Turns out I had to create an assignment to get it function as I wanted.

s[y] = ~s[y];

I also isolated it into a new function called flip that took a
std::string and returned the flipped std::string

This brought things more into line with expectations, in that we no
longer had lots of "free flips".

In fact in the end I came up with an average ratio of 2 clock cycles
per flip.  But at least it worked.

Still I wanted to see if I could do it better, the assignments
inherent in calling the function passing it a string, flipping the
bits, and returning the new flipped string, then copying it into the
original variable seemed a little excessive.

So what I did in the end was create a function called flip.  flip
takes a std::string refference, and manipulates the bits directly.

This is what the results are showing now (I modified the program to
show a little more debugging output when I figured out it wasn't
actually doing what I expected)

g++ -O3 flip.cpp
./a.out "Hello World" 1000000
New String is: Hߨ
And back once more is: Hello World
Started: 0
Ended: 110000
Performed 1000000 bit flips on a 11 byte string in 110000 cycles

Whatever clock is measuring, this program is now doing it in what
feels like a reasonable amount of them :) a ratio of roughly 1 tick to
10 flips

For those interested here is the new flip.cpp

#include <iostream>
#include <time.h>

inline void flip(std::string& s){
        int y = 0;
        while(y++ < s.length()){
                s[y] = ~s[y];
        }
}
int main(int agc, char *argv[]){
        int x = 0,y = 0, count = atoi(argv[2]);
        std::string s = argv[1];
        //std::cout << "String is : " << s << std::endl;
        clock_t start = clock();
        while(x++ < count){
                flip(s);
        }
        clock_t end = clock();
        std::cout << "New String is : " << s << std::endl;
        flip(s);
        std::cout << "And back once more is: " << s << std::endl;
        std::cout << "Started: " << start << "\nEnded: " << end
        << "\nPerformed "<< count << " bit flips on a " << s.length()
        << " byte string in " << difftime(end,start) << " cycles\n"
        << "ratio is " << (end / count) << std::endl;
        
        return(0);
}

Any addtional feedback is greatly appreciated!

Regards,
On 2/7/07, Nicholas Leippe <[EMAIL PROTECTED]> wrote:
clock() returns a clock_t, which isn't a unix timestamp (seconds) nor
necessarily one tick per cpu clock cycle.
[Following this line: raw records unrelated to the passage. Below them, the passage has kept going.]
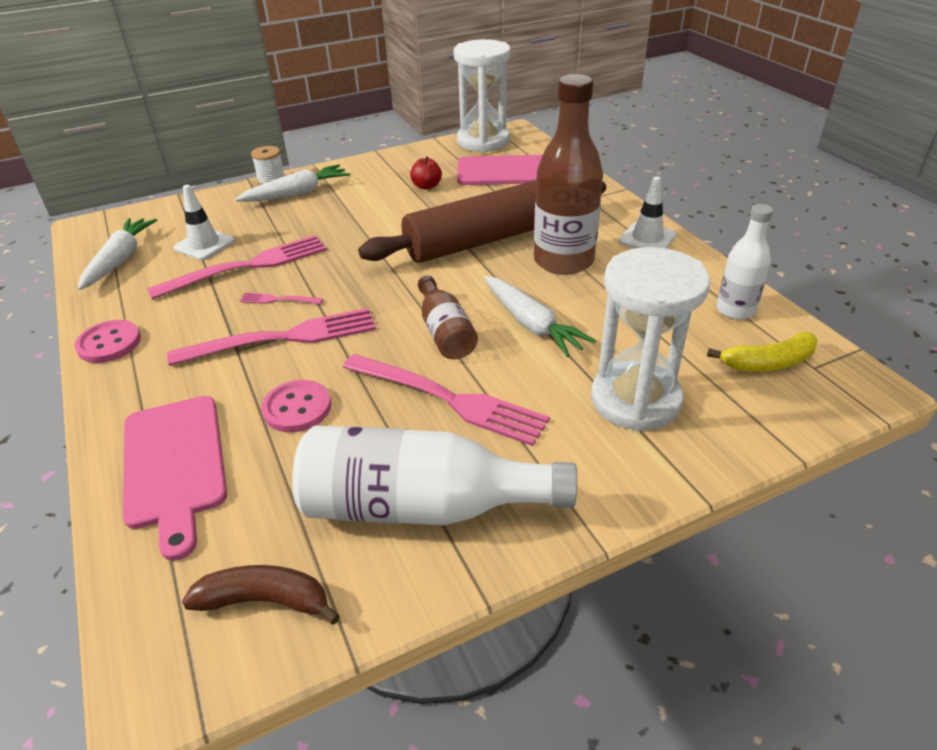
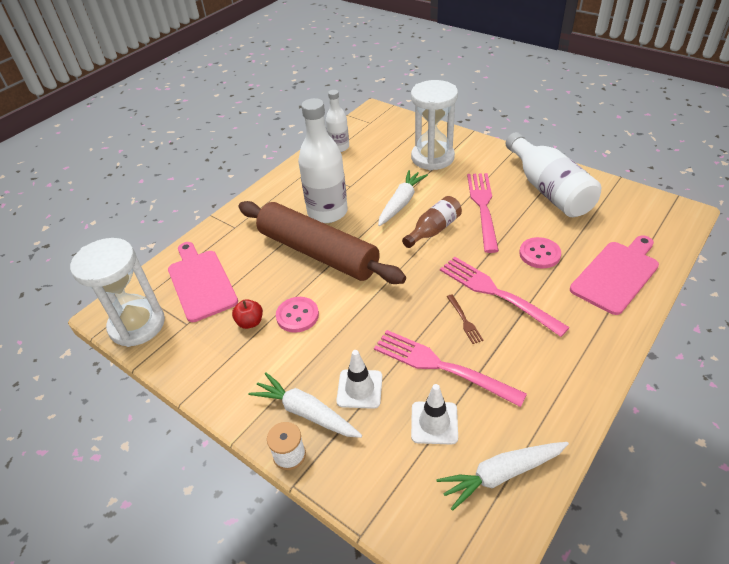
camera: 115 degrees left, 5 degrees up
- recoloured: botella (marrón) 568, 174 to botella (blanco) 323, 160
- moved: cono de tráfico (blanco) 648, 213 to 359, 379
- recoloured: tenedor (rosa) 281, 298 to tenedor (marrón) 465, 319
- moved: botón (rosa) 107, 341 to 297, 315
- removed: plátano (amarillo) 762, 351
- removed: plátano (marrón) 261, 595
difftime() expects a time_t, which is a unix timestamp.  There's no guarantee
that it will compute the correct difference for two clock_t values (which can
suffer from wraparound).

Even if it were one tick per cpu clock cycle, remember also that the ipc of
some instructions often exceeds 1 on modern cpus.  With loop unrolling on a
good optimizing compiler targeting an OO cpu with multiple pipelines, several
operations can sometimes be combined further increasing the effective ipc.